Ma qual è il nesso di tutto ciò con il delta-9-tetraidrocannabinolo e la sua lipofilia? Questo: che per ventiquattro anni, dal 1964 al 1988, l'opinione prevalente tra farmacologi e neurobiologi era che una sostanza lipofila come il delta-9-tetraidrocannabinolo non potesse agire come la morfina (sostanza idrofila), ma si sciogliesse invece nella matrice lipidica della membrana e ne modificasse in maniera non selettiva le proprietà biochimiche.
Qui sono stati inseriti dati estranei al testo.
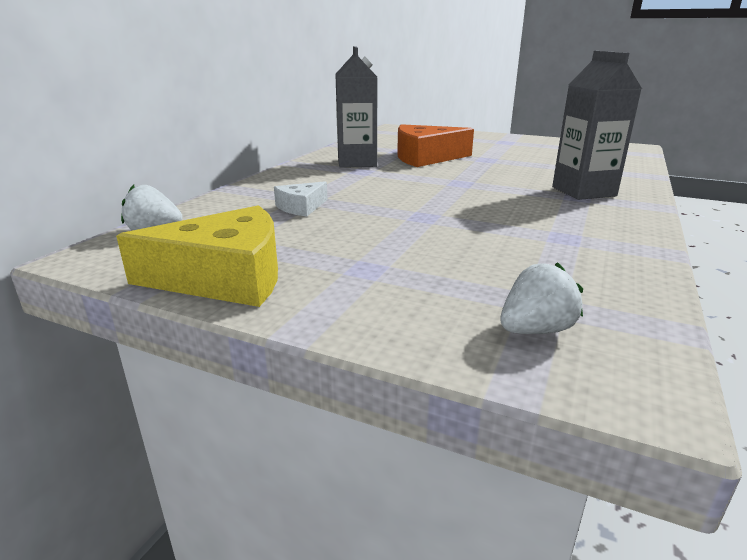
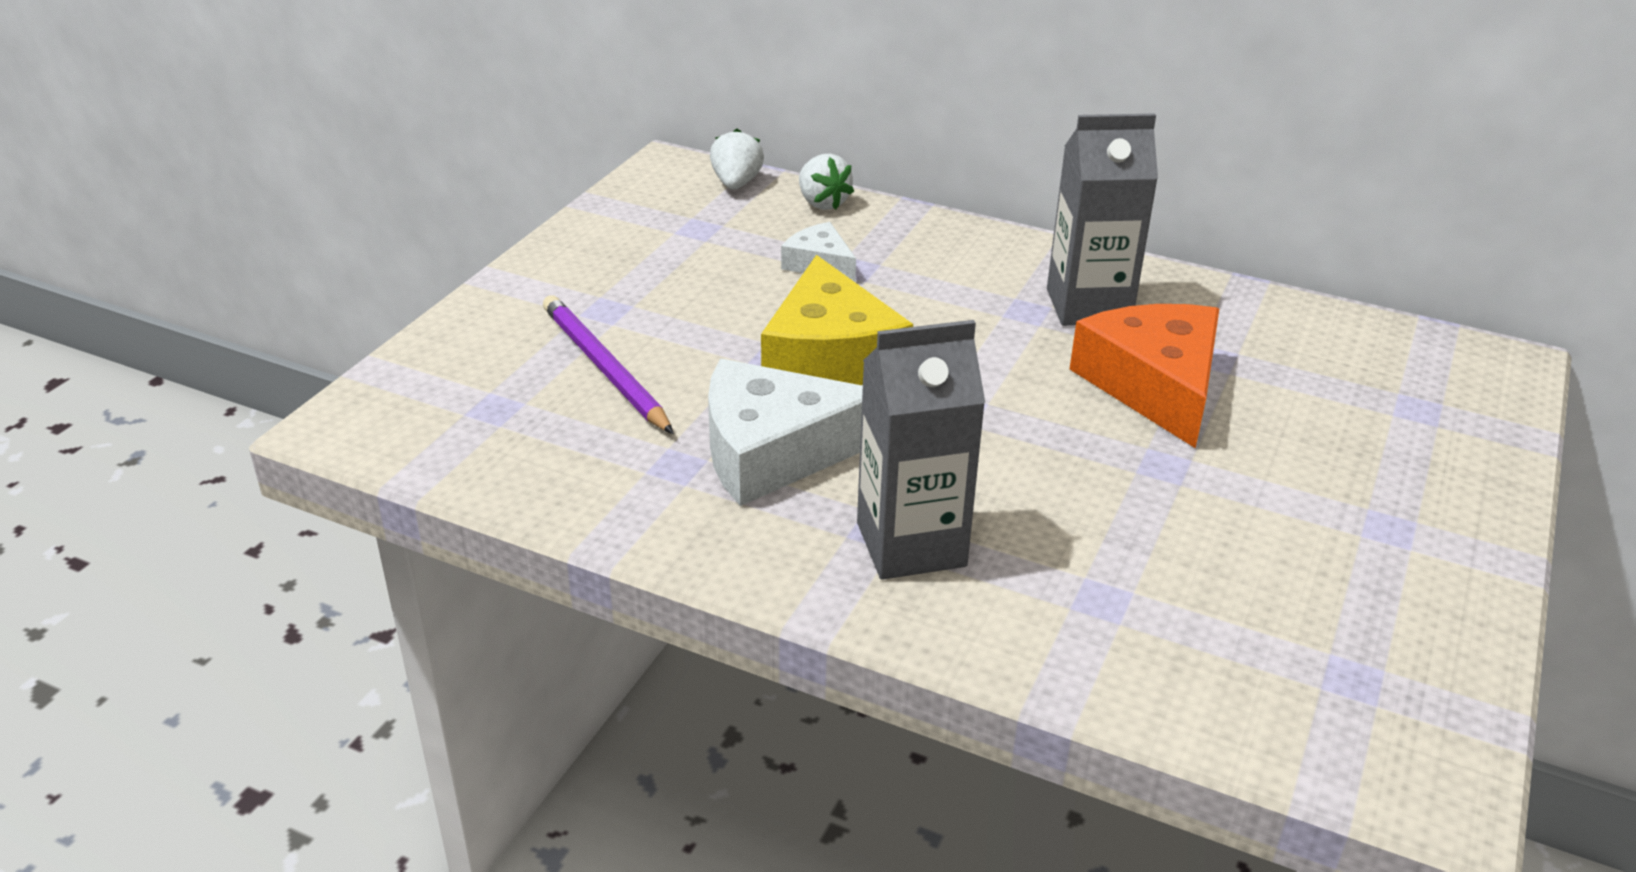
camera: 90 degrees right, 10 degrees up
yellow cheese [116,205,278,307] -> yellow cheese moved to [761,255,913,385]
white strawberry [501,262,583,334] -> white strawberry moved to [799,154,854,210]
none -> purple pencil [543,295,674,434]
none -> white cheese [708,359,863,506]

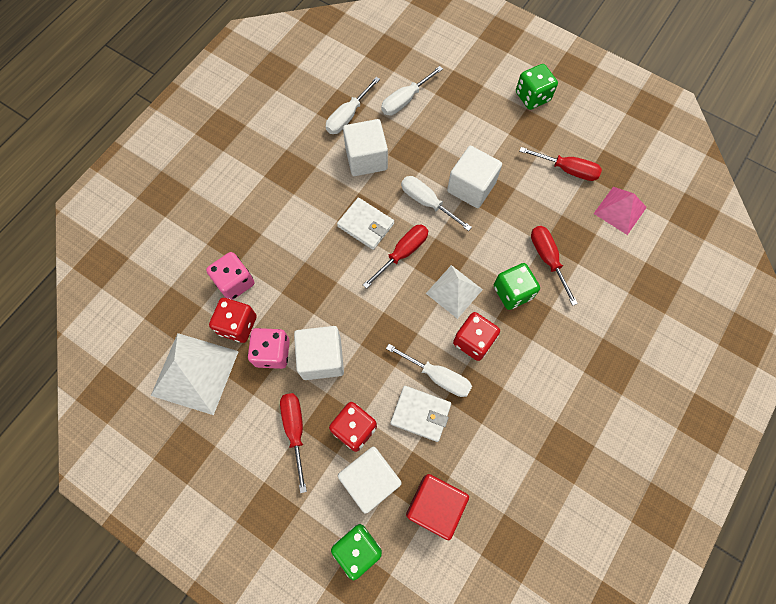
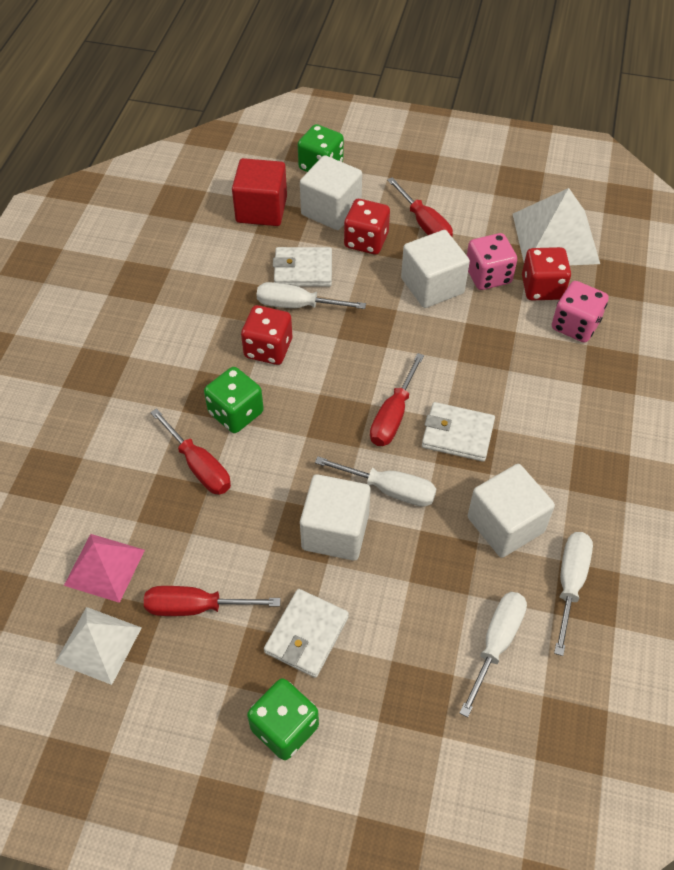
camera: 160 degrees right, 15 degrees down
white pyramid [426,265,483,319] -> white pyramid moved to [55,607,142,685]
none -> white wallet [264,589,349,678]

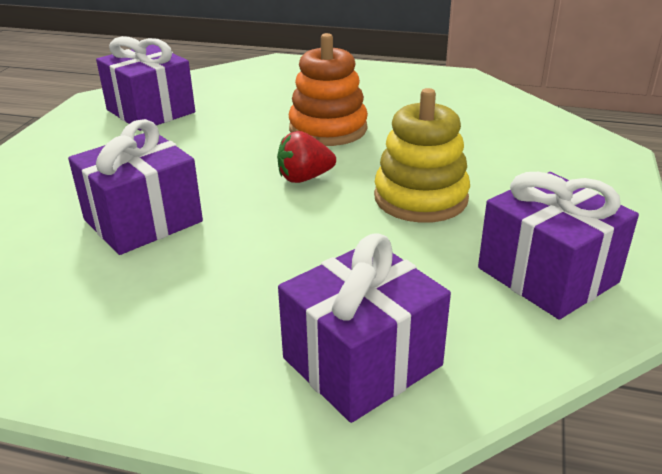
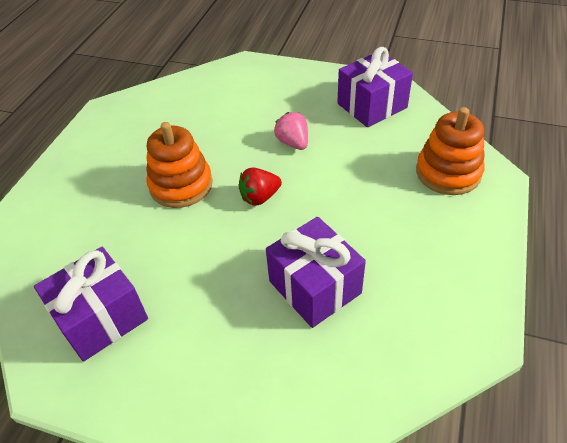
camera: 85 degrees left, 15 degrees up
red strawberry [277,131,336,183] -> red strawberry turned 75 degrees clockwise [238,167,282,206]
purple gift [278,233,451,423] -> orange stacking toy [416,107,485,195]
yellow stacking toy [374,88,470,223] -> pink strawberry [274,112,308,150]

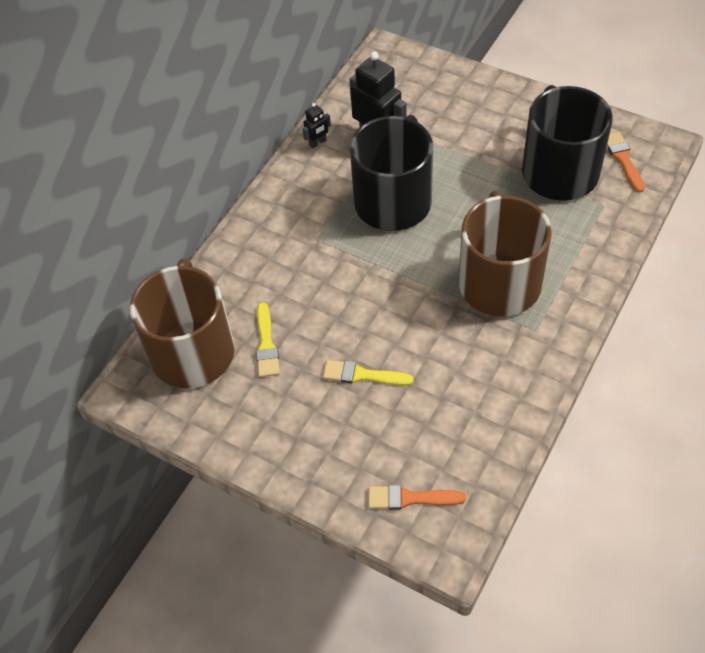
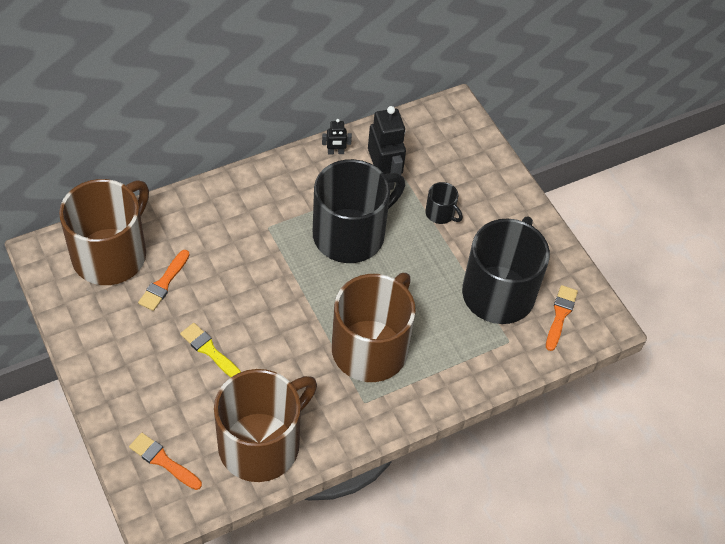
camera: 25 degrees right, 0 degrees up
yellow brush [256,303,280,377] -> orange brush [138,250,190,311]
none -> brown mug [214,369,317,482]
none -> black mug [425,182,463,224]

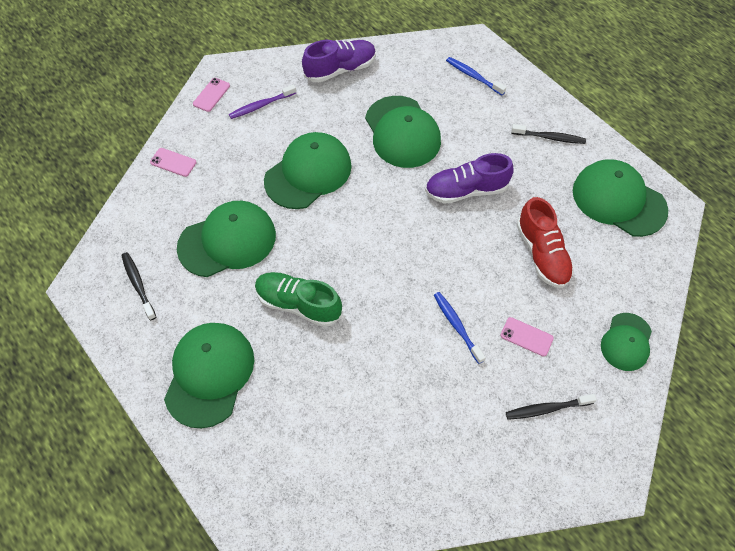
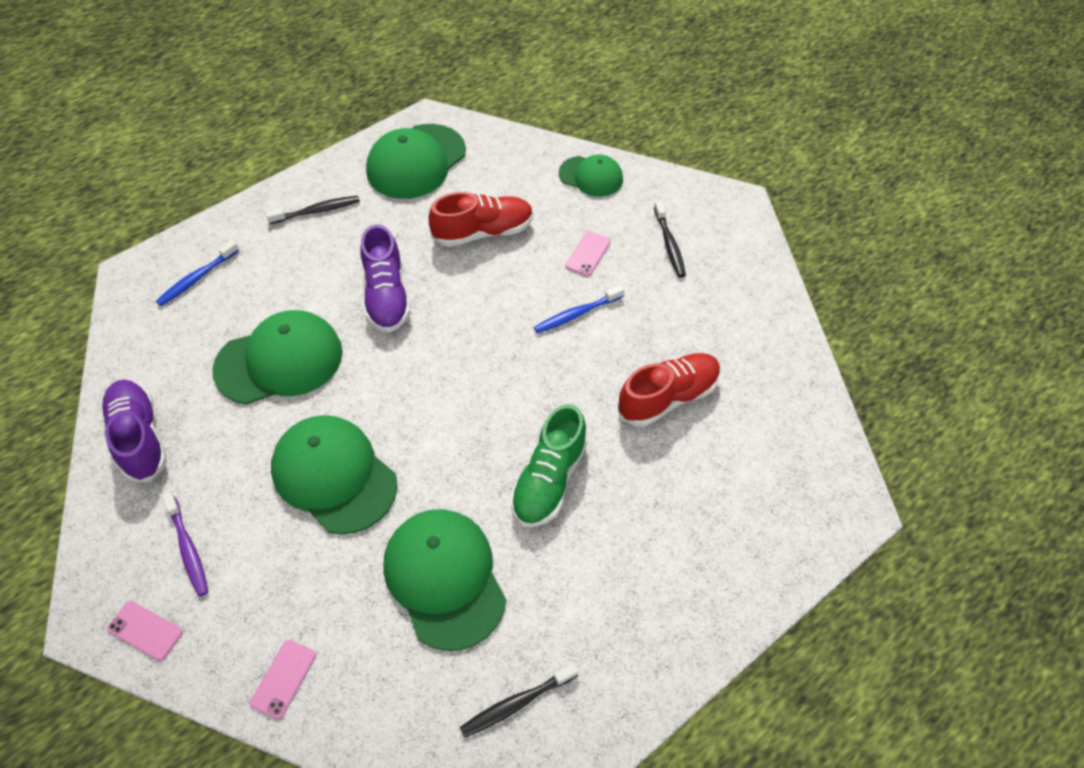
camera: 90 degrees left, 5 degrees down
green cap [164,323,254,428] -> none
black toothbrush [511,124,586,144] -> black toothbrush turned 60 degrees clockwise [266,196,360,224]
none -> red shoe [617,353,721,427]

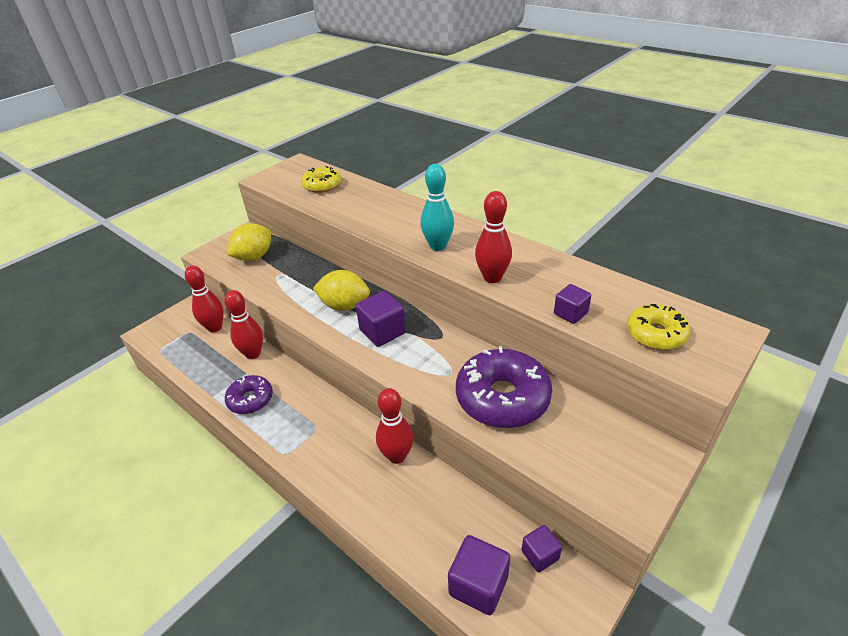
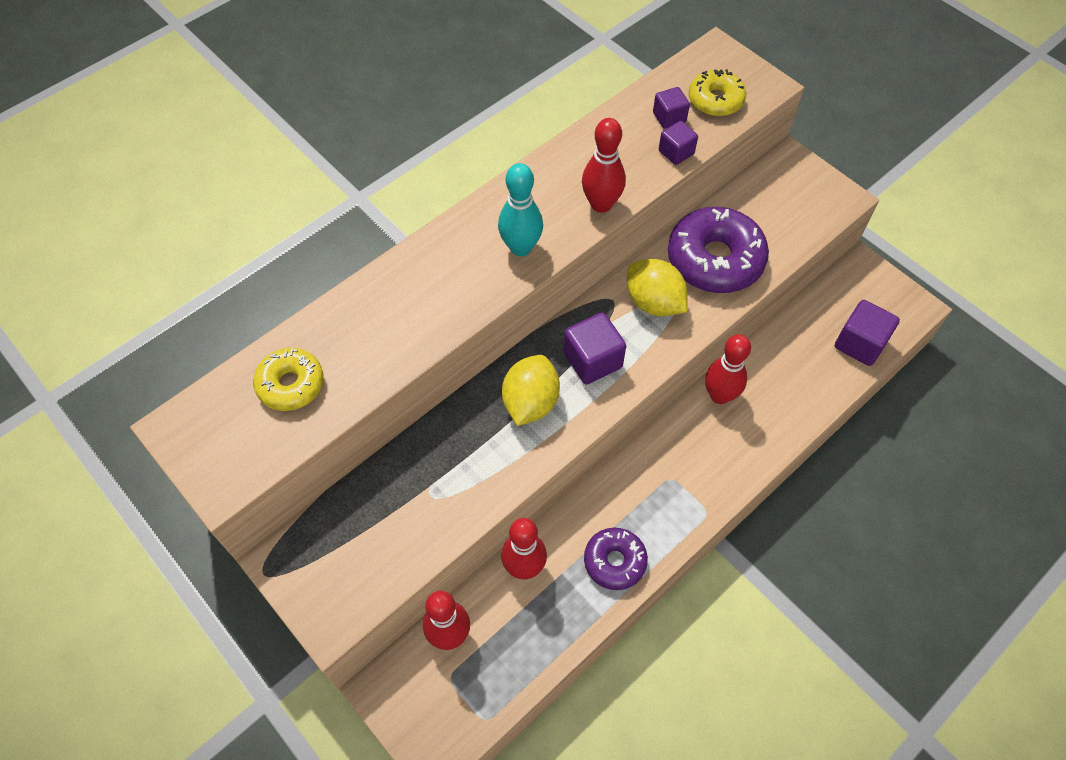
camera: 85 degrees left, 20 degrees up
yellow lemon [227,223,271,261] -> yellow lemon moved to [627,259,688,316]
purple cube [522,525,562,572] -> purple cube moved to [653,87,690,129]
A questa teoria del delta-9-tetraidrocannabinolo come "sapone neuronale" alcuni scienziati piú avveduti opponevano un'obiezione dettata dal semplice spirito d'osservazione e dal buon senso (che difettano tra gli scienziati come in ogni altra categoria professionale): se il meccanismo d'azione del delta-9-tetraidrocannabinolo è cosí aspecifico, perché i suoi effetti sono invece cosí smaccatamente diversi da quelli di ogni altra sostanza psicoattiva? Perché cosí caratteristici e irripetibili? Quella pattuglia di anticonformisti non era composta da eretici, ma da gente sensata che ragionando per analogia si domandava: e se il delta-9-tetraidrocannabinolo avesse, come la morfina, un suo recettore specifico? Ipotesi plausibile che suscitava però, senza prove sperimentali, solo qualche scettica alzata di spalle.
La prima prova irrefutabile che un recettore per il delta-9-tetraidrocannabinolo esiste davvero arrivò inaspettatamente e, come spesso avviene, del tutto per caso, quando un gruppo di ricercatori del National Institute of Health di Bethesda (USA) stava "andando per recettori". Già, perché oggigiorno si può andare per recettori come si va per funghi, aspettando la stagione adatta, andando nel tal bosco, sotto quel tale albero eccetera. Nel caso dei recettori, basta avere un po' di fondi per la ricerca e un'idea di ciò che si vuole.